This exercise calls for every line of the listing below that contains the word "textarea".

MATERIAL PROVIDED.
- Opening Delimiter -

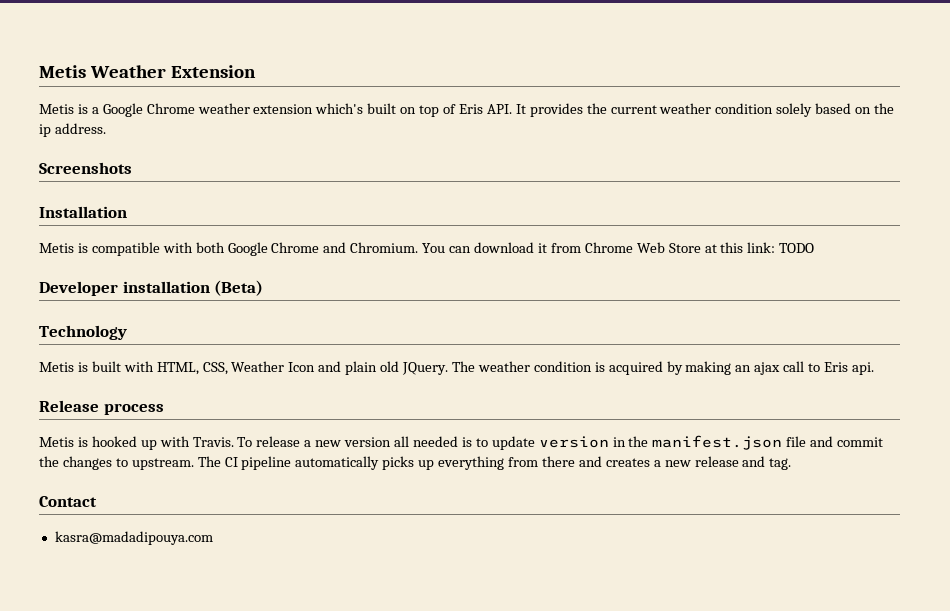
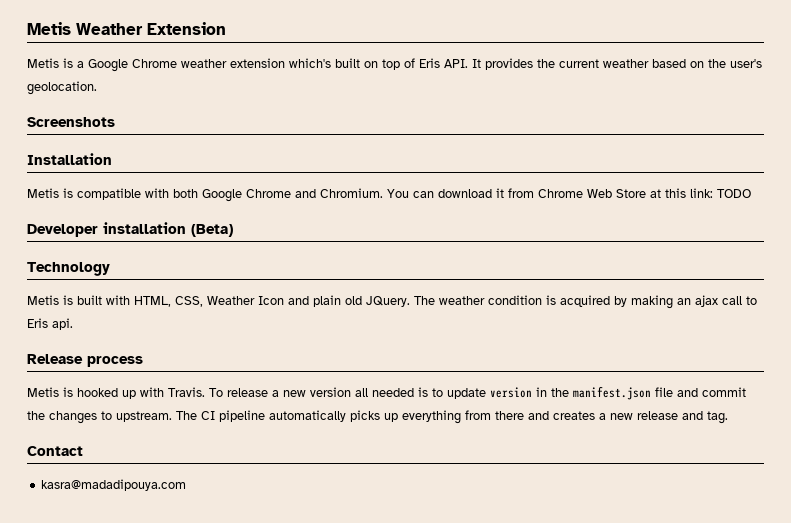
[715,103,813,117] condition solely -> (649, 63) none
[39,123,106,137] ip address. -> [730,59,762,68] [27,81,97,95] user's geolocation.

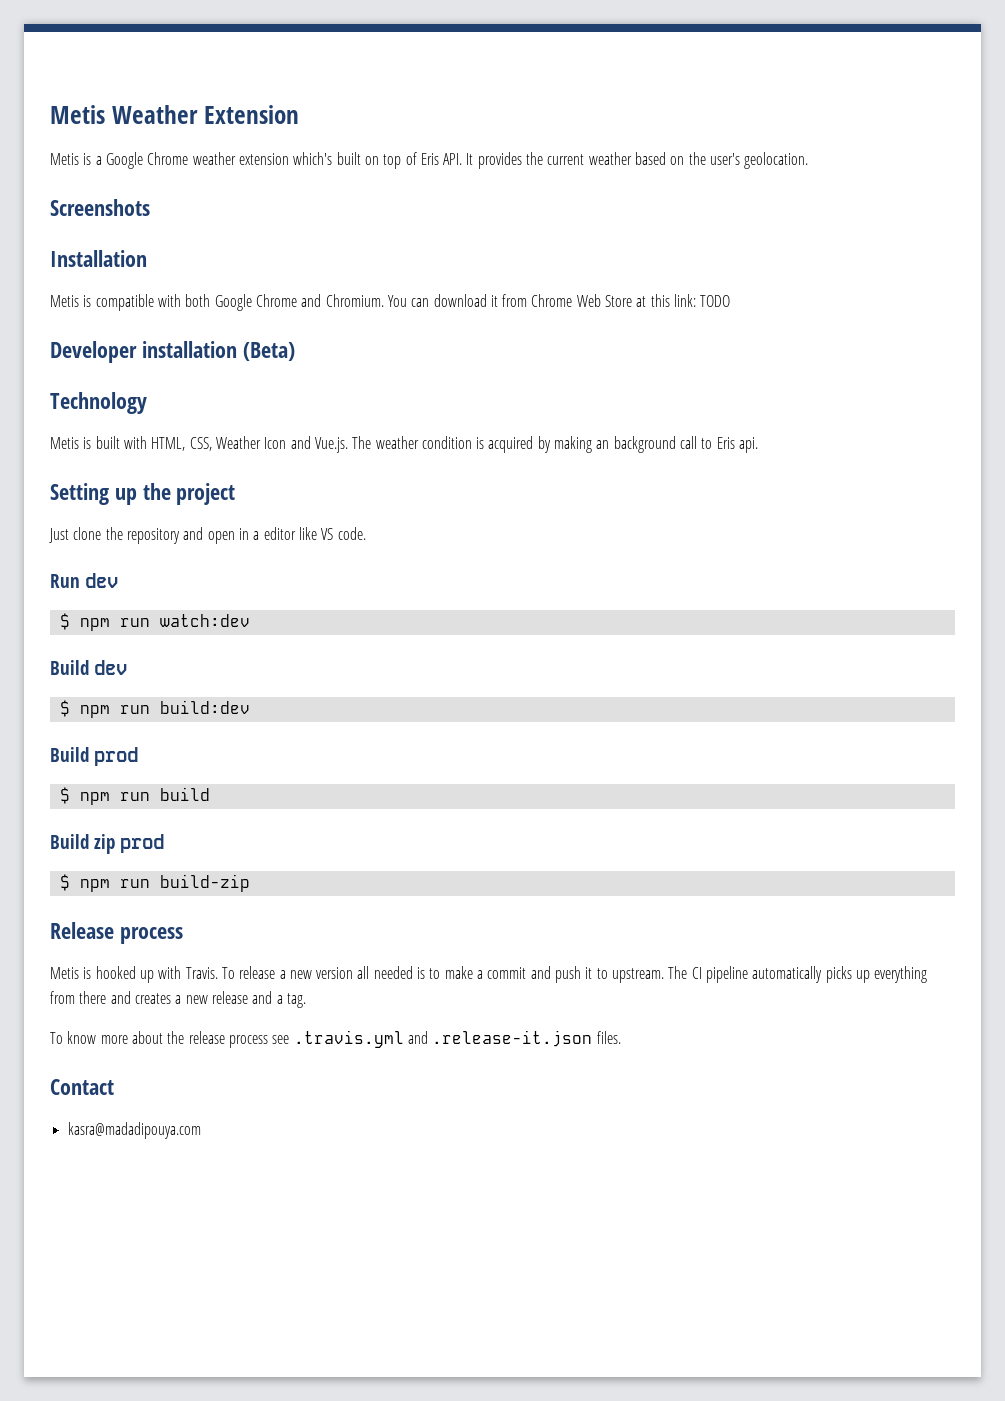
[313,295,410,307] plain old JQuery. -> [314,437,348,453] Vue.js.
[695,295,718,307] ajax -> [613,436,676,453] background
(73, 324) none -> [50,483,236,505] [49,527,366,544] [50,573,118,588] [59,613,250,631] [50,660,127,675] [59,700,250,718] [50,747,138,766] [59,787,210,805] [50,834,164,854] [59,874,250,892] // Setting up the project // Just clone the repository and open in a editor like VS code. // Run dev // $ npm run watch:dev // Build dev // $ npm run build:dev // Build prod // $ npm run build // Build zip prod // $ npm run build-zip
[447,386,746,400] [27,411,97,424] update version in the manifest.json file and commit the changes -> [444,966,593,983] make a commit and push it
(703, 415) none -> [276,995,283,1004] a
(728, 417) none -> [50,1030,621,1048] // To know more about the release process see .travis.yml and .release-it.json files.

- Closing Delimiter -
- Opening Delimiter -

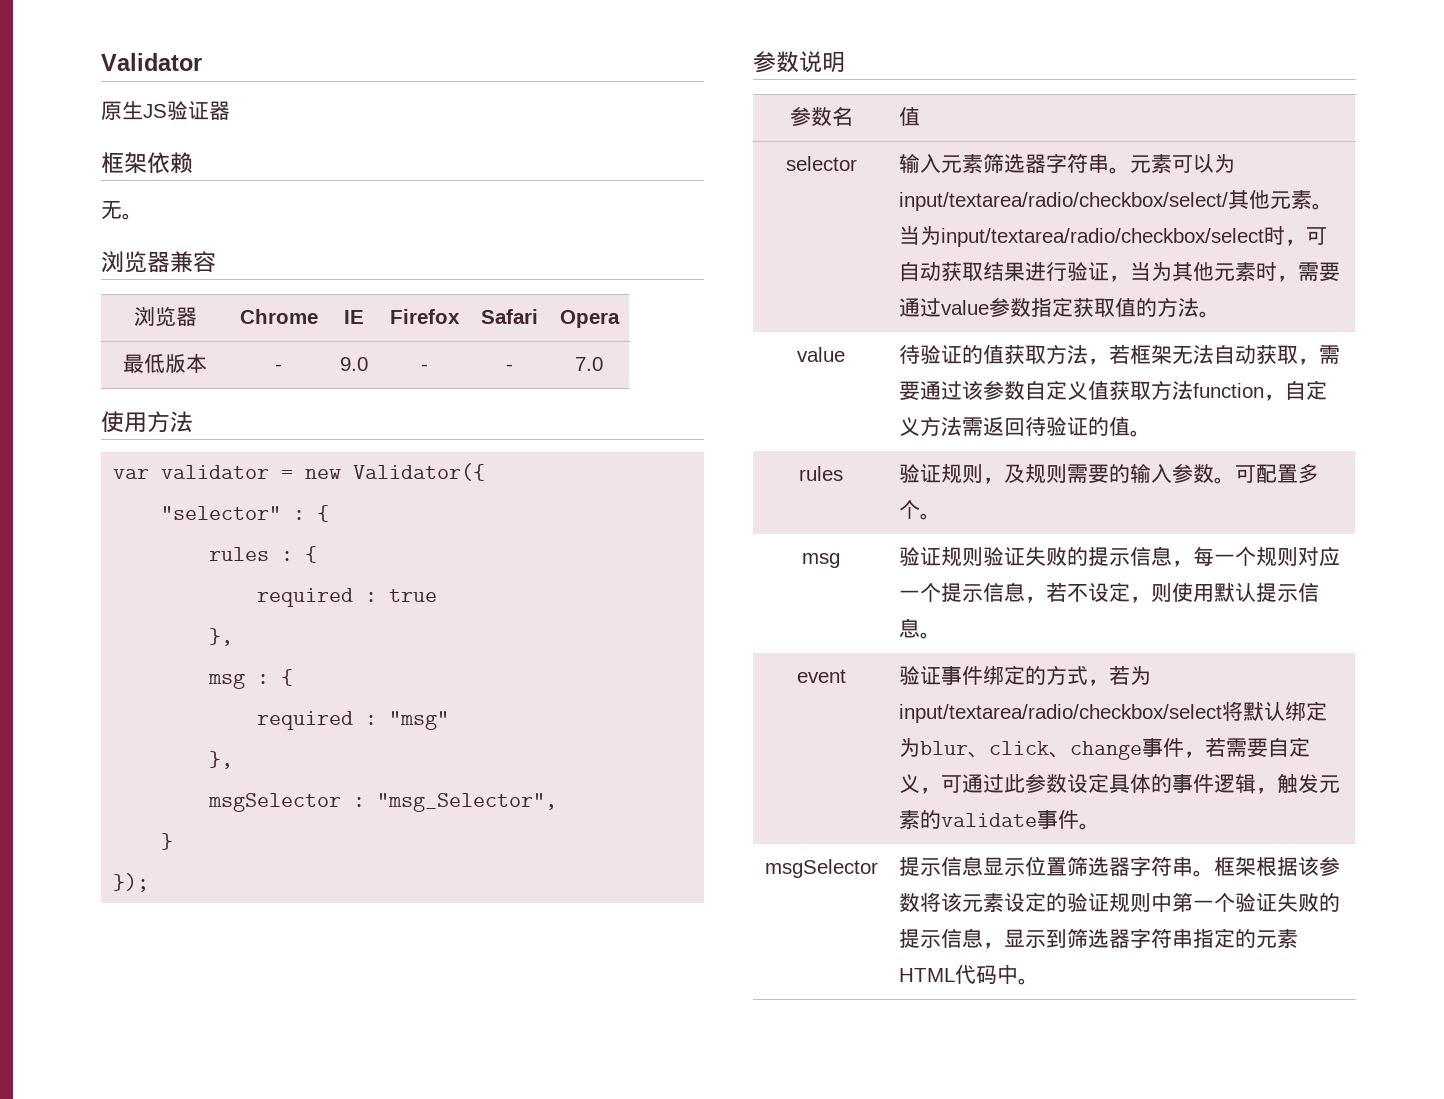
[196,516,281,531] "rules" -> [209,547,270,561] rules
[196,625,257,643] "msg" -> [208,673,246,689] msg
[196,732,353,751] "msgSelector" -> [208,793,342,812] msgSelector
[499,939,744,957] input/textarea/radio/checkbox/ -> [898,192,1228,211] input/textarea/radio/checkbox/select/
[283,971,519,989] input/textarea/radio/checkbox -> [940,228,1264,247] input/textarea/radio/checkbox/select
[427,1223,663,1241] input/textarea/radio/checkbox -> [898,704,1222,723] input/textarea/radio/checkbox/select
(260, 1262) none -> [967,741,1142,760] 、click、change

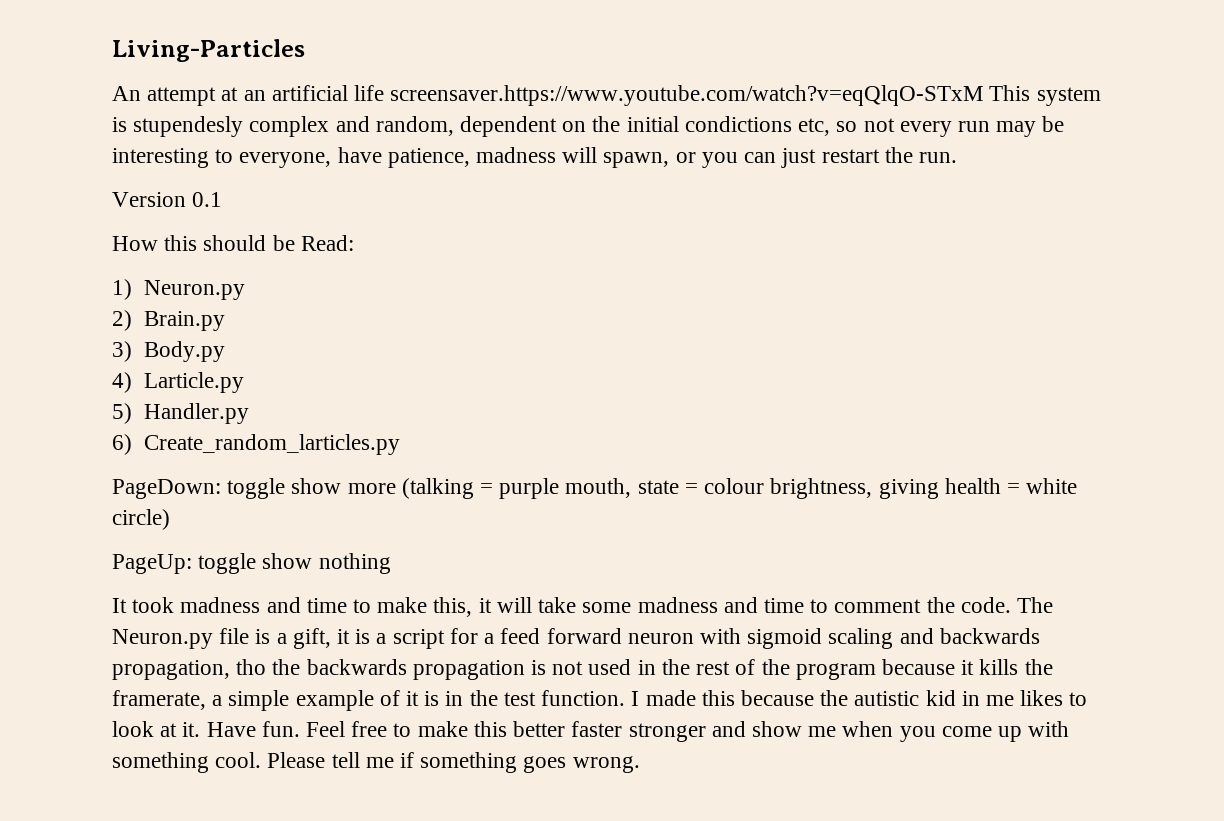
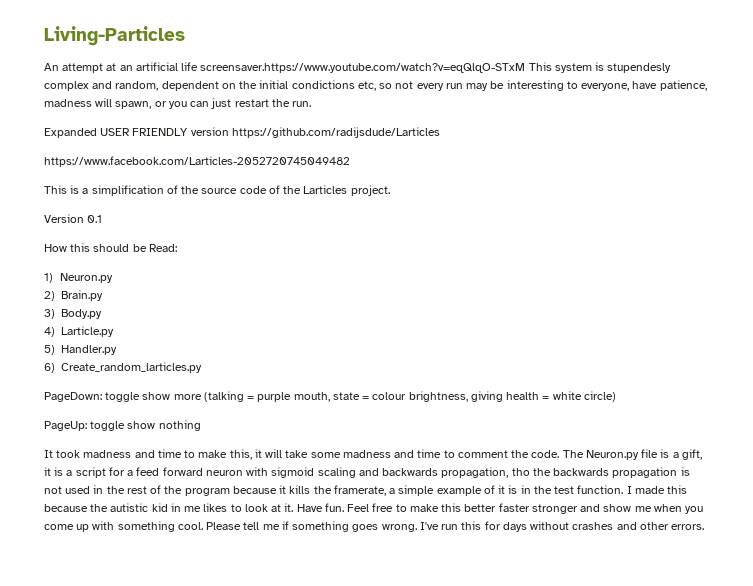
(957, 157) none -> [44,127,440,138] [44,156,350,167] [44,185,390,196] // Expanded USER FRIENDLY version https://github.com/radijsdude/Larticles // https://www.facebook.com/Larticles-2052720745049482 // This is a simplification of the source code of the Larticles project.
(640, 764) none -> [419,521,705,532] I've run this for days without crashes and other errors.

- Closing Delimiter -

TASK SOLUTION.
[499,939,744,957] input/textarea/radio/checkbox/ -> [898,192,1228,211] input/textarea/radio/checkbox/select/
[283,971,519,989] input/textarea/radio/checkbox -> [940,228,1264,247] input/textarea/radio/checkbox/select
[427,1223,663,1241] input/textarea/radio/checkbox -> [898,704,1222,723] input/textarea/radio/checkbox/select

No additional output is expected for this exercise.